Mid- and senior-level employees at startups are lured by MNCs with better salaries, bigger brand tags and job security.
Finding the right talent is still a major concern for most startups. And even if they do find them, embracing the startup culture is the biggest issue for the selected candidates. Around 61 per cent of the respondents from start-up companies who participated in a survey by Athena, an executive search and consulting company, concur with this statement.
Around 44.4 per cent of the respondents are of the opinion that ensuring whether the right talent has the right skills is also a major challenge for startups. Close to 39 per cent of the respondents see stability concerns of prospective candidates as one the biggest deterrents to join a startup while close to 28 per cent of respondents feel budget constraints sway away right talent from startups.

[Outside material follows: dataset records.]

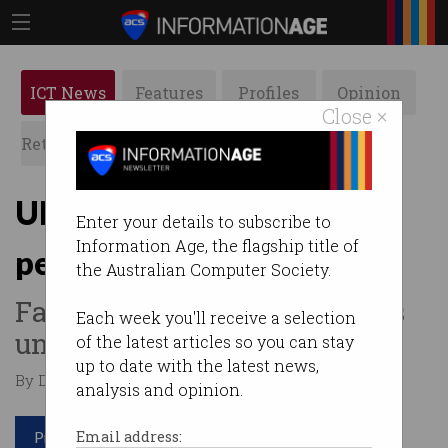
ICT News
Features
Profiles
Opinion
Close ×
Retrospects
ACS News
Galleries
UNSW worker loses
Enter your details to subscribe to
Information Age, the flagship title of
permanent WFH bid
the Australian Computer Society.
Fair Work Commission backs
Each week you'll receive a selection
university refusal.
of the latest articles so you can stay
up to date with the latest news,
By Denham Sadler on Mar 16 2026 09:37 PM
analysis and opinion.
Print article
Email address: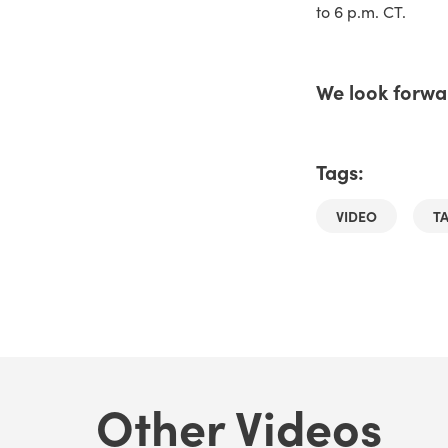
to 6 p.m. CT.
We look forwar
Tags:
VIDEO
T
Other Videos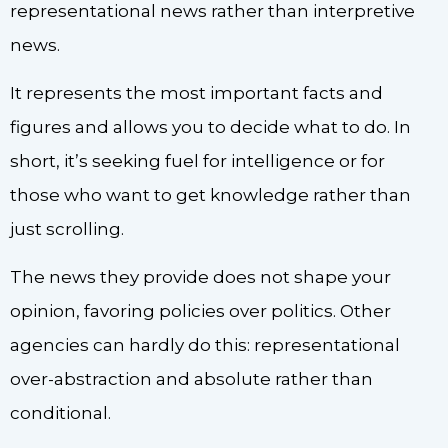
representational news rather than interpretive
news.
It represents the most important facts and
figures and allows you to decide what to do. In
short, it’s seeking fuel for intelligence or for
those who want to get knowledge rather than
just scrolling.
The news they provide does not shape your
opinion, favoring policies over politics. Other
agencies can hardly do this: representational
over-abstraction and absolute rather than
conditional.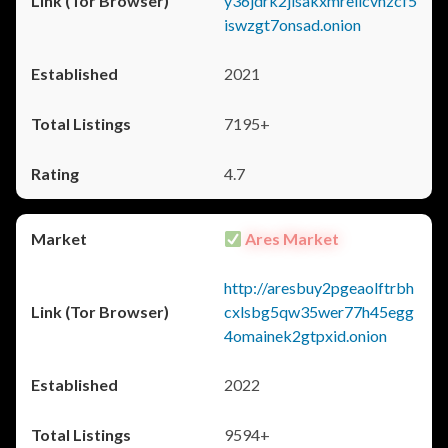
y36jdrk2jlsakxmrellcvhzcf5
iswzgt7onsad.onion
2021
7195+
4.7
Ares Market
http://aresbuy2pgeaolftrbh
cxlsbg5qw35wer77h45egg
4omainek2gtpxid.onion
2022
9594+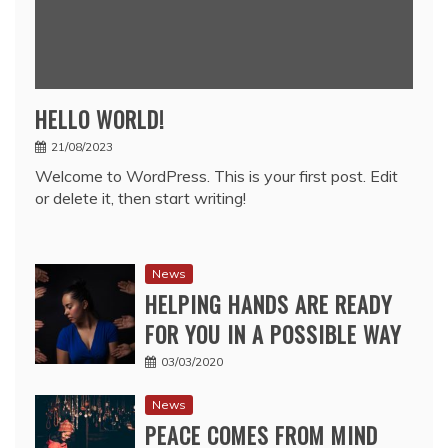
HELLO WORLD!
21/08/2023
Welcome to WordPress. This is your first post. Edit
or delete it, then start writing!
News
HELPING HANDS ARE READY
FOR YOU IN A POSSIBLE WAY
03/03/2020
News
PEACE COMES FROM MIND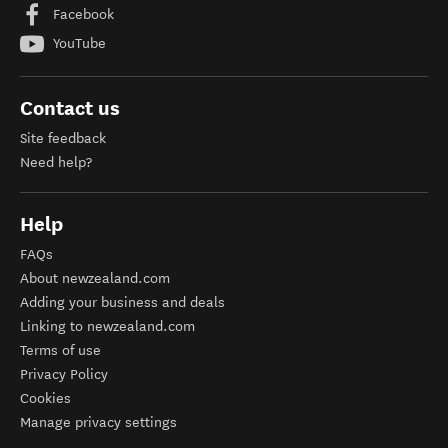
Facebook
YouTube
Contact us
Site feedback
Need help?
Help
FAQs
About newzealand.com
Adding your business and deals
Linking to newzealand.com
Terms of use
Privacy Policy
Cookies
Manage privacy settings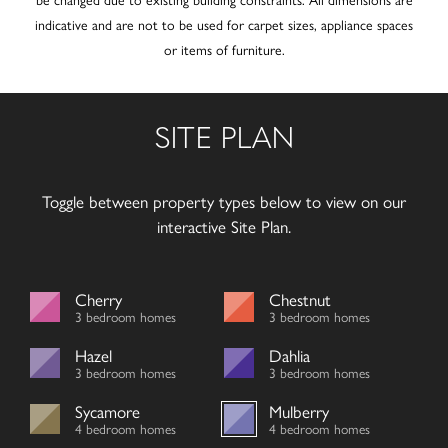
indicative and are not to be used for carpet sizes, appliance spaces
or items of furniture.
SITE PLAN
Toggle between property types below to view on our
interactive Site Plan.
Cherry
Chestnut
3 bedroom homes
3 bedroom homes
Hazel
Dahlia
3 bedroom homes
3 bedroom homes
Sycamore
Mulberry
4 bedroom homes
4 bedroom homes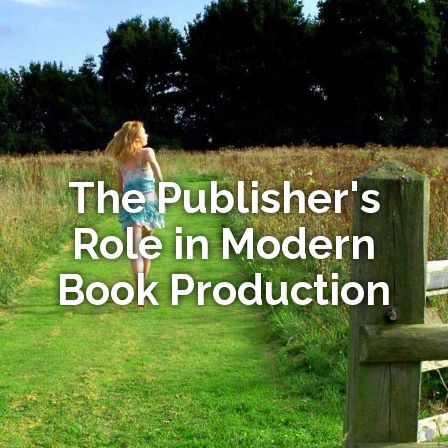
The Publisher's
Role in Modern
Book Production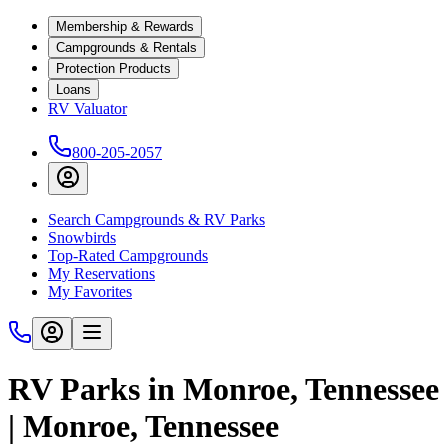
Membership & Rewards
Campgrounds & Rentals
Protection Products
Loans
RV Valuator
800-205-2057
Search Campgrounds & RV Parks
Snowbirds
Top-Rated Campgrounds
My Reservations
My Favorites
RV Parks in Monroe, Tennessee
| Monroe, Tennessee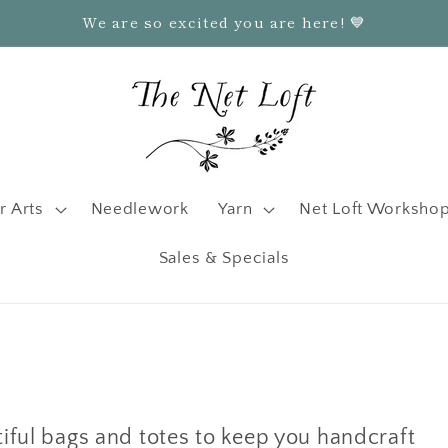
We are so excited you are here! 💙
r Arts
Needlework
Yarn
Net Loft Worksho
Sales & Specials
tiful bags and totes to keep you handcraft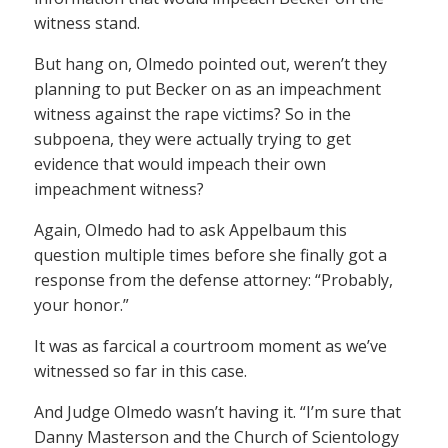
witness stand.
But hang on, Olmedo pointed out, weren’t they
planning to put Becker on as an impeachment
witness against the rape victims? So in the
subpoena, they were actually trying to get
evidence that would impeach their own
impeachment witness?
Again, Olmedo had to ask Appelbaum this
question multiple times before she finally got a
response from the defense attorney: “Probably,
your honor.”
It was as farcical a courtroom moment as we’ve
witnessed so far in this case.
And Judge Olmedo wasn’t having it. “I’m sure that
Danny Masterson and the Church of Scientology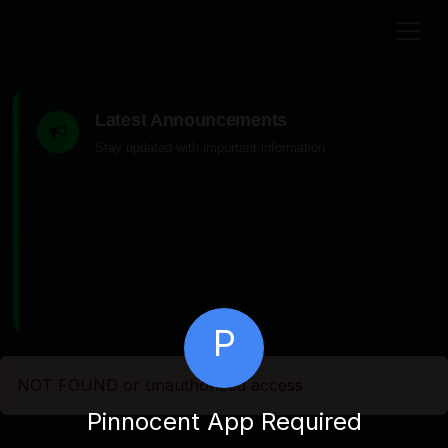
Latest Announcements
Stay updated with important information
P
NOT FOUND or unauthorized access
Pinnocent App Required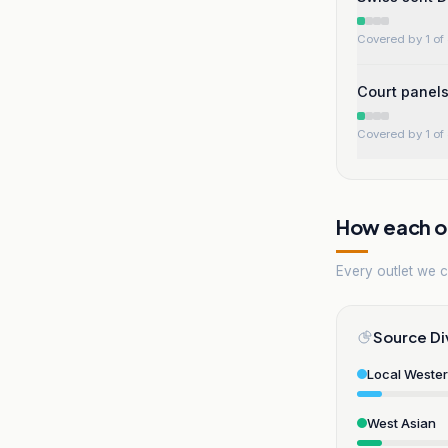
Covered by 1 of 
Court panels
Covered by 1 of 
How each ou
Every outlet we co
Source Di
Local Weste
West Asian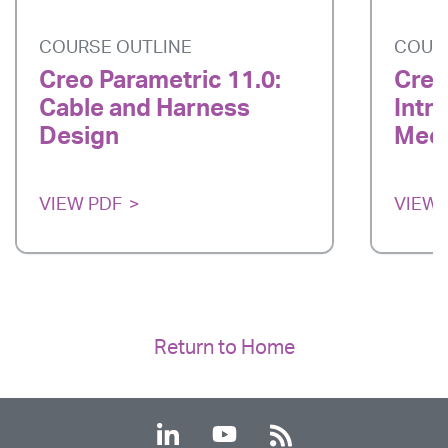
COURSE OUTLINE
COUR
Creo Parametric 11.0:
Creo
Cable and Harness
Intr
Design
Mech
VIEW PDF
VIEW 
Return to Home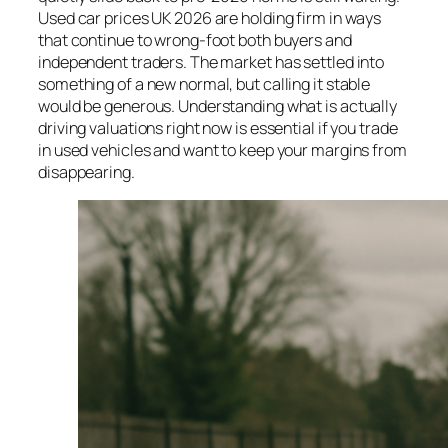
Used car prices UK 2026 are holding firm in ways
that continue to wrong-foot both buyers and
independent traders. The market has settled into
something of a new normal, but calling it stable
would be generous. Understanding what is actually
driving valuations right now is essential if you trade
in used vehicles and want to keep your margins from
disappearing.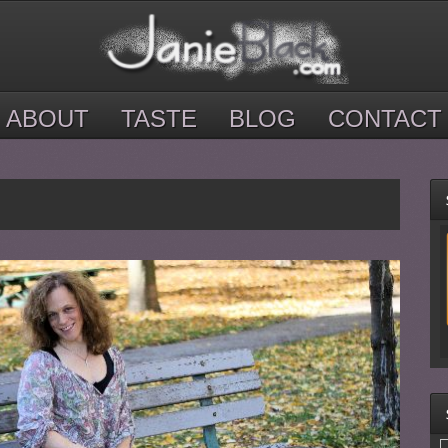
ABOUT
TASTE
BLOG
CONTACT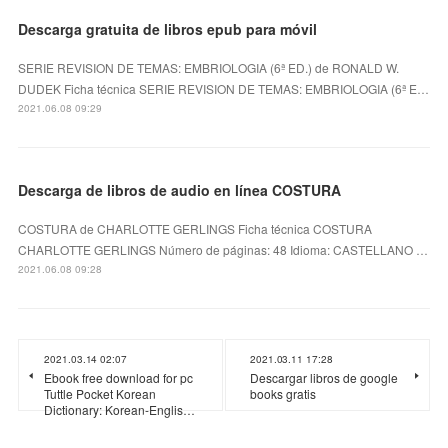
Descarga gratuita de libros epub para móvil
SERIE REVISION DE TEMAS: EMBRIOLOGIA (6ª ED.) de RONALD W.
DUDEK Ficha técnica SERIE REVISION DE TEMAS: EMBRIOLOGIA (6ª E…
2021.06.08 09:29
Descarga de libros de audio en línea COSTURA
COSTURA de CHARLOTTE GERLINGS Ficha técnica COSTURA
CHARLOTTE GERLINGS Número de páginas: 48 Idioma: CASTELLANO …
2021.06.08 09:28
2021.03.14 02:07
2021.03.11 17:28
Ebook free download for pc
Descargar libros de google
Tuttle Pocket Korean
books gratis
Dictionary: Korean-Englis…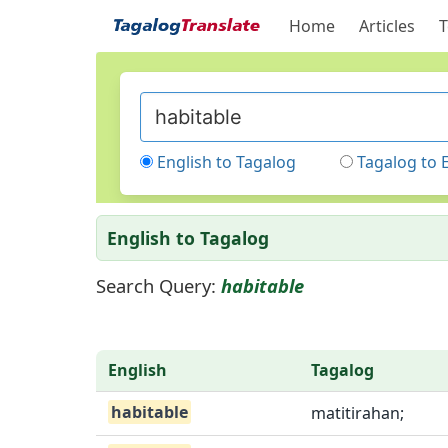
Home
Articles
T
English to Tagalog
Tagalog to 
English to Tagalog
Search Query:
habitable
English
Tagalog
habitable
matitirahan;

The study further reveals that ‘people cost’ takes away a majority of the budget for a startup and on an average the figure stands at 67 per cent. For a start-up, the people act as directors, leaders, employees, managers, strategic thinkers—basically everything that a startup needs.
Only once the people front is sorted, can the company focus on strategic initiatives and technology infrastructure. And these two account for nearly 16.7 per cent and 14.7 per cent of the expenses incurred, respectively.
Startups, which participated in the survey stated that finding senior- and middle-level managers was a bigger challenge than finding junior-level managers. The reason being that mid- and senior- level employees are lured by MNCs with better salaries, bigger brand tags and job security. In addition, mid- and senior-level managers feel that professional growth is fuzzier in start-up organisations.
However, the encouraging fact is that almost 55 per cent of the startups witnessed candidates changing jobs to work with them. Regardless of the risk involved, professionals are eying startups for better career opportunities.
4 Comments
Job change is a cyclical process. When one gets into an organisation, it is with wishful thinking of job enrichment,growth both of stature & money and potential career progression.The exit is mostly due to the above wishes remaining unfulfilled,lead by non-compatibility of organisational culture and teams.For start ups, the best they can offer is a conducive culture for sustained progression…a sense of feeling to every employee that he/she matters and can ‘make a difference’ in their arena of operation. For this to fructify within an organisation the founders have to be ‘open culture architecture’ …a rarirty and the most difficult virtue in enterpreneurs!
Even candidates from IITs and BITs are looking at startups both for challenging roles and fat CTCs. It is now upto the startups to retain the talent either at entry, mid, senior level positions. They have to now focus on engaging the talent in different ways according to the culture of the firms.
most start ups start with a host of resource constraints.And they are in a hurry to prove their innovation for want of valuations and finance to build the idea.
Start ups are akin to VCs Some Win and Many loose.
Talent is willing to take an affordable risk .
Some Bay arae start ups indicate that they look for right cultural fit and give them time to scale up on teh skill.
That has enhanced retention and Loyalty
Article is good …..
But it talks only about the out-come of Survey (Problem / Issues).
I was expecting solution …… but I could not get.
Can anyone suggest the solutions also ???